■ **DATASET**:
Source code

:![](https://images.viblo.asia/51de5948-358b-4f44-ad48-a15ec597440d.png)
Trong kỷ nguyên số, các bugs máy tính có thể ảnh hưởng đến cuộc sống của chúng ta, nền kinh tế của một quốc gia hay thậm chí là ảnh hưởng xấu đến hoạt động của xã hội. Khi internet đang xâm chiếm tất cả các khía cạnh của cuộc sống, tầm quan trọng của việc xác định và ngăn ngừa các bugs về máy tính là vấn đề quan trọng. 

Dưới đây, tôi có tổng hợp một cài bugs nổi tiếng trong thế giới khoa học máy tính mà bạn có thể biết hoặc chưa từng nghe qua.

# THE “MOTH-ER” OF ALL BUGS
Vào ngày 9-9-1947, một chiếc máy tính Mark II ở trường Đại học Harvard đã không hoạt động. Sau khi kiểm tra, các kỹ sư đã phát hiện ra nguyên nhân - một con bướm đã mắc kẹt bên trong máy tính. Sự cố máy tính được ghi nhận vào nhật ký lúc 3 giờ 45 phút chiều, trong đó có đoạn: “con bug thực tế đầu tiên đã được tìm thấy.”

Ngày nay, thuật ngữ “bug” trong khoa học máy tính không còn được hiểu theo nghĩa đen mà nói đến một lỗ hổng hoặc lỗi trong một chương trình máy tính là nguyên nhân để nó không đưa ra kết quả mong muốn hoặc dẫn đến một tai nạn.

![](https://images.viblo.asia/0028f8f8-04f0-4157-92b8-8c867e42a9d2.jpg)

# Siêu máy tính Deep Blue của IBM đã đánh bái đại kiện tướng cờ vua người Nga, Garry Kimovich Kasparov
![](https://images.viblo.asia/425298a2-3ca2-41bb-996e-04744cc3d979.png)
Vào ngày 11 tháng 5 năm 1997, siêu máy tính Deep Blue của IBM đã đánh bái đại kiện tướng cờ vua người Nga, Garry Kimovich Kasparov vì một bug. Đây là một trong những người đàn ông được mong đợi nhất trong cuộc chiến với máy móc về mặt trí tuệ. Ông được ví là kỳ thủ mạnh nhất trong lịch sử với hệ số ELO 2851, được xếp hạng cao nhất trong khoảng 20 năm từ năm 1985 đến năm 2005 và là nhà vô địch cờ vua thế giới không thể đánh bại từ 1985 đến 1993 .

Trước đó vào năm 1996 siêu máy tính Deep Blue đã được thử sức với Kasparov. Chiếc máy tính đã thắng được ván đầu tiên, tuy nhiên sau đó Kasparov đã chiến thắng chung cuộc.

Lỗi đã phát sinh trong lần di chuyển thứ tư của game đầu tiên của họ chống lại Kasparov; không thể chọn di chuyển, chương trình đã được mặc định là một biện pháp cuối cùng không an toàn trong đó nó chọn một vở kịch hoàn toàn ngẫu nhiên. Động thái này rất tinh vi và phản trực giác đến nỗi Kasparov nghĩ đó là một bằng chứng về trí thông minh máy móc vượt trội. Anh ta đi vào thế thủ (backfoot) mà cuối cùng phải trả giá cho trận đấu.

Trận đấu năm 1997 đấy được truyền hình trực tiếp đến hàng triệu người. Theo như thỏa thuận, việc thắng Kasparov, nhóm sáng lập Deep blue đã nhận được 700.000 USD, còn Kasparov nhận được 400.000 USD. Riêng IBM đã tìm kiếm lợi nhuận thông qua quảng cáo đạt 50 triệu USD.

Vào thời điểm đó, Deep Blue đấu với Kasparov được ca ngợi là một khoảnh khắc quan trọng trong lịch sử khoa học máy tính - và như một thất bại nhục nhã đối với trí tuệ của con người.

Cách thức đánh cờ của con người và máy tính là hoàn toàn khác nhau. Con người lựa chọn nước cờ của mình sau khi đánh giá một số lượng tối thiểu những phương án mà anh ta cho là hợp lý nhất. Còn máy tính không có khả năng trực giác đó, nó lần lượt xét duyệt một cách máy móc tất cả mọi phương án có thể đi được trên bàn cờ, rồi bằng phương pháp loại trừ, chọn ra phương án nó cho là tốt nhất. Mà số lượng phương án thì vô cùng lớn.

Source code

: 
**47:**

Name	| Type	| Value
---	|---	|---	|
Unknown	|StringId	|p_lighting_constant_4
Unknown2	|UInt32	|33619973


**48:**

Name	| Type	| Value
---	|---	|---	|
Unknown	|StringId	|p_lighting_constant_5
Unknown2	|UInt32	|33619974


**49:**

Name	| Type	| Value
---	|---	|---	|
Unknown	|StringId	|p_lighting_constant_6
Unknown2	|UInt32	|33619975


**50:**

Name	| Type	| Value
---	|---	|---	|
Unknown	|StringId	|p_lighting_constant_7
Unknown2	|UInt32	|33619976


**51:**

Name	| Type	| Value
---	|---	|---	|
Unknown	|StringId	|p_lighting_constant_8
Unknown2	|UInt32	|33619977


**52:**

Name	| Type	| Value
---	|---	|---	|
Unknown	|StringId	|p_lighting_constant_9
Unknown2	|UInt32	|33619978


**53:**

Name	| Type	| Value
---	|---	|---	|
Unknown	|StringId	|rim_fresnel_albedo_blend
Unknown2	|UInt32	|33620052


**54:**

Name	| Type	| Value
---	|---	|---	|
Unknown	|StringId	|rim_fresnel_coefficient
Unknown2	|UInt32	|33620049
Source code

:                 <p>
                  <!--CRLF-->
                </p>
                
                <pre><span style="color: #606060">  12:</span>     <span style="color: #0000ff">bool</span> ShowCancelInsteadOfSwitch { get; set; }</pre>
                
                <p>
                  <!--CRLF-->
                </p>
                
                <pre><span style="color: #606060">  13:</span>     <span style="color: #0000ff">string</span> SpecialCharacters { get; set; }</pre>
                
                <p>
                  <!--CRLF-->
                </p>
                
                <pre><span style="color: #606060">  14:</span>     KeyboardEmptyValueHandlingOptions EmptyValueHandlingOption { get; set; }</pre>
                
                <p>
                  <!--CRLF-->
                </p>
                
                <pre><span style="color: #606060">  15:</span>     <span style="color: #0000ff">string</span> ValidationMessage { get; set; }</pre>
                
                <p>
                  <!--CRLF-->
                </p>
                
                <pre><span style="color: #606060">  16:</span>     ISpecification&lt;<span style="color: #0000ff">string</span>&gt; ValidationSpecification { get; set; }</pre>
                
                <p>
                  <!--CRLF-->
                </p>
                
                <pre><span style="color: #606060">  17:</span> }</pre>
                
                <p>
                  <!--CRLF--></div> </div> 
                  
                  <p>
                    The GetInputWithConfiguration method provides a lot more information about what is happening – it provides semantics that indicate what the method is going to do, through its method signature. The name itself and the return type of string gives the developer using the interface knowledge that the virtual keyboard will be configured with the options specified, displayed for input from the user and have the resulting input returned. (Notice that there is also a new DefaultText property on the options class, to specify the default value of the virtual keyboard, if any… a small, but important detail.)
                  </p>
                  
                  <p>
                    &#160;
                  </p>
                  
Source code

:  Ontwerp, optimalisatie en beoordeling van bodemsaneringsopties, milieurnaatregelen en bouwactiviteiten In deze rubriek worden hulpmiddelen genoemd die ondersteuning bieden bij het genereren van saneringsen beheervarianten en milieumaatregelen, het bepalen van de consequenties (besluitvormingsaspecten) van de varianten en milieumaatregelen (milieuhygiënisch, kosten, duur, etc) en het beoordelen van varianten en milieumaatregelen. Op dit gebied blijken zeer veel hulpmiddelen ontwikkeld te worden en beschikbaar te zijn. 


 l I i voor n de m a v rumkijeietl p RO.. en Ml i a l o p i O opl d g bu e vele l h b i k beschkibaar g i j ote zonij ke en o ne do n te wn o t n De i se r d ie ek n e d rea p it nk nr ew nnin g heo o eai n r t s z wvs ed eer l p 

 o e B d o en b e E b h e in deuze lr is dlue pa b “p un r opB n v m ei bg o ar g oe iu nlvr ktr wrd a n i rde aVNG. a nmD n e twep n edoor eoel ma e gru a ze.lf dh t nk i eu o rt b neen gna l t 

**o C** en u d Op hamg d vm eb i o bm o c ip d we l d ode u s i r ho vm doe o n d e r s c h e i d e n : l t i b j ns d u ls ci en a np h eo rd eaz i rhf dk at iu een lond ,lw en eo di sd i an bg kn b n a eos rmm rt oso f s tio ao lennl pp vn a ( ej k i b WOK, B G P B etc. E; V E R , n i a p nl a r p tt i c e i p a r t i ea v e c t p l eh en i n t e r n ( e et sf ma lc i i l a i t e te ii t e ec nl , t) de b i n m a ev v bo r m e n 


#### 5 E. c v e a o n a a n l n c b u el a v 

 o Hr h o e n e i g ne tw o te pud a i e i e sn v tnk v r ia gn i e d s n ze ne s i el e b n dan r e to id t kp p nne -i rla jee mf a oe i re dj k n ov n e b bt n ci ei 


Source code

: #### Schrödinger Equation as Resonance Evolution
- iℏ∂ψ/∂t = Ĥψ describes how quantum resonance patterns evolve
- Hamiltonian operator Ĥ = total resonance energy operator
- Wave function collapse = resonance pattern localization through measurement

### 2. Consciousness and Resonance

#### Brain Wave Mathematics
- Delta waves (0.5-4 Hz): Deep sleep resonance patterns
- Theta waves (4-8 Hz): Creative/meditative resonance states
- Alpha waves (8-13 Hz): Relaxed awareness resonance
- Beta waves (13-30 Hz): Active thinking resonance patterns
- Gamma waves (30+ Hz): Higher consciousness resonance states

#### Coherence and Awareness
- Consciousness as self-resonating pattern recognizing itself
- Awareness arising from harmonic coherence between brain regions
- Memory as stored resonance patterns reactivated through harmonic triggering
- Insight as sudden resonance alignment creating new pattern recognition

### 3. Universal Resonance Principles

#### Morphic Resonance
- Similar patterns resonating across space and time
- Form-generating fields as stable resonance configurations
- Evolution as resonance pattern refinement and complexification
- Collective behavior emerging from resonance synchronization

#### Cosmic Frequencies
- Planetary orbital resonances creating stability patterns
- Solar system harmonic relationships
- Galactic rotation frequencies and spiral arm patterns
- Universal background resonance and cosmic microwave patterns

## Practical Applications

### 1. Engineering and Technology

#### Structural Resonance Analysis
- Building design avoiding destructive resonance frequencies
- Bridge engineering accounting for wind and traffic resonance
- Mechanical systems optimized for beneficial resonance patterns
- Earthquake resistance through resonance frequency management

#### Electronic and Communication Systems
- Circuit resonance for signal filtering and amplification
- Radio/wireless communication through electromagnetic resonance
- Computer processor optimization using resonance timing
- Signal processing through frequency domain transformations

■ **TASK TO COMPLETE**: Up to and including the line with "Vào ngày 11", restate the records above word for word from the very first line.

■ **ANSWER TO THE EXERCISE**:
Source code

:![](https://images.viblo.asia/51de5948-358b-4f44-ad48-a15ec597440d.png)
Trong kỷ nguyên số, các bugs máy tính có thể ảnh hưởng đến cuộc sống của chúng ta, nền kinh tế của một quốc gia hay thậm chí là ảnh hưởng xấu đến hoạt động của xã hội. Khi internet đang xâm chiếm tất cả các khía cạnh của cuộc sống, tầm quan trọng của việc xác định và ngăn ngừa các bugs về máy tính là vấn đề quan trọng. 

Dưới đây, tôi có tổng hợp một cài bugs nổi tiếng trong thế giới khoa học máy tính mà bạn có thể biết hoặc chưa từng nghe qua.

# THE “MOTH-ER” OF ALL BUGS
Vào ngày 9-9-1947, một chiếc máy tính Mark II ở trường Đại học Harvard đã không hoạt động. Sau khi kiểm tra, các kỹ sư đã phát hiện ra nguyên nhân - một con bướm đã mắc kẹt bên trong máy tính. Sự cố máy tính được ghi nhận vào nhật ký lúc 3 giờ 45 phút chiều, trong đó có đoạn: “con bug thực tế đầu tiên đã được tìm thấy.”

Ngày nay, thuật ngữ “bug” trong khoa học máy tính không còn được hiểu theo nghĩa đen mà nói đến một lỗ hổng hoặc lỗi trong một chương trình máy tính là nguyên nhân để nó không đưa ra kết quả mong muốn hoặc dẫn đến một tai nạn.

![](https://images.viblo.asia/0028f8f8-04f0-4157-92b8-8c867e42a9d2.jpg)

# Siêu máy tính Deep Blue của IBM đã đánh bái đại kiện tướng cờ vua người Nga, Garry Kimovich Kasparov
![](https://images.viblo.asia/425298a2-3ca2-41bb-996e-04744cc3d979.png)
Vào ngày 11 tháng 5 năm 1997, siêu máy tính Deep Blue của IBM đã đánh bái đại kiện tướng cờ vua người Nga, Garry Kimovich Kasparov vì một bug. Đây là một trong những người đàn ông được mong đợi nhất trong cuộc chiến với máy móc về mặt trí tuệ. Ông được ví là kỳ thủ mạnh nhất trong lịch sử với hệ số ELO 2851, được xếp hạng cao nhất trong khoảng 20 năm từ năm 1985 đến năm 2005 và là nhà vô địch cờ vua thế giới không thể đánh bại từ 1985 đến 1993 .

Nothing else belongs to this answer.